You do not "win" with gifts. You get cards that "may" allow you to win, but you only get 2, without the card advantage your as you say "win" might get countered.
Actually, and I'm going to paraphrase Brass Man here, but when you cast Gifts, you get 4 cards you want and they go exactly where you want them to. If you cannot win after casting a Gifts, then you did it wrong. The reason your argument comparing this situation to Ancestral vs. VT is bad is because VT does not put any card where you want it to be, because you want it to be somewhere accessible, not on the top of your library. VT creates a very strong potential that you will get the card you want, but it will still only get you one card, and it does not get you that card immediately the way Gifts does.

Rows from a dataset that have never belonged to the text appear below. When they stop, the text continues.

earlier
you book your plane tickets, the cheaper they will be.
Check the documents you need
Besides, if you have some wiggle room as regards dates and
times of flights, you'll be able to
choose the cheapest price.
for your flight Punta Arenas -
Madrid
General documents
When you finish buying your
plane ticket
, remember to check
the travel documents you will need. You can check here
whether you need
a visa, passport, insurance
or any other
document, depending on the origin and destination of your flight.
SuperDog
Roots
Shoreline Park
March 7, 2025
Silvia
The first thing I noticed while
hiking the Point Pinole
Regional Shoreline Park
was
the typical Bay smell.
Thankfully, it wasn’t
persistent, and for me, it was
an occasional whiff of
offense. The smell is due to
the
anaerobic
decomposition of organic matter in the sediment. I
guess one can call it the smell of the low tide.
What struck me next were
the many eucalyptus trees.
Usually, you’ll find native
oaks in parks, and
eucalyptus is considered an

How many slots do you plan to use on this? If your plan is to EOT cast Quicken and then Trade Routes, you need both of those cards and 1UUU, which is not easy to come by. If you want to count on having both of a card at the same time early in the game AND count on having triple blue available, that seriously constricts the others colors you can be playing, and also requires you to run a large number of both Quicken and Trade Routes. You will likely end up needing both as a 4-of to have any hope of reliably getting this off. This is all even besides the question of whether it's even worth doing, because while yes, you would get a lot of cards, your opponent is also sculpting a very nice hand you will have to fight through.
To sum up, you're wrong about Gifts, and this idea is far too clunky to actually be of any use in practice. Remember the danger of doing cool things.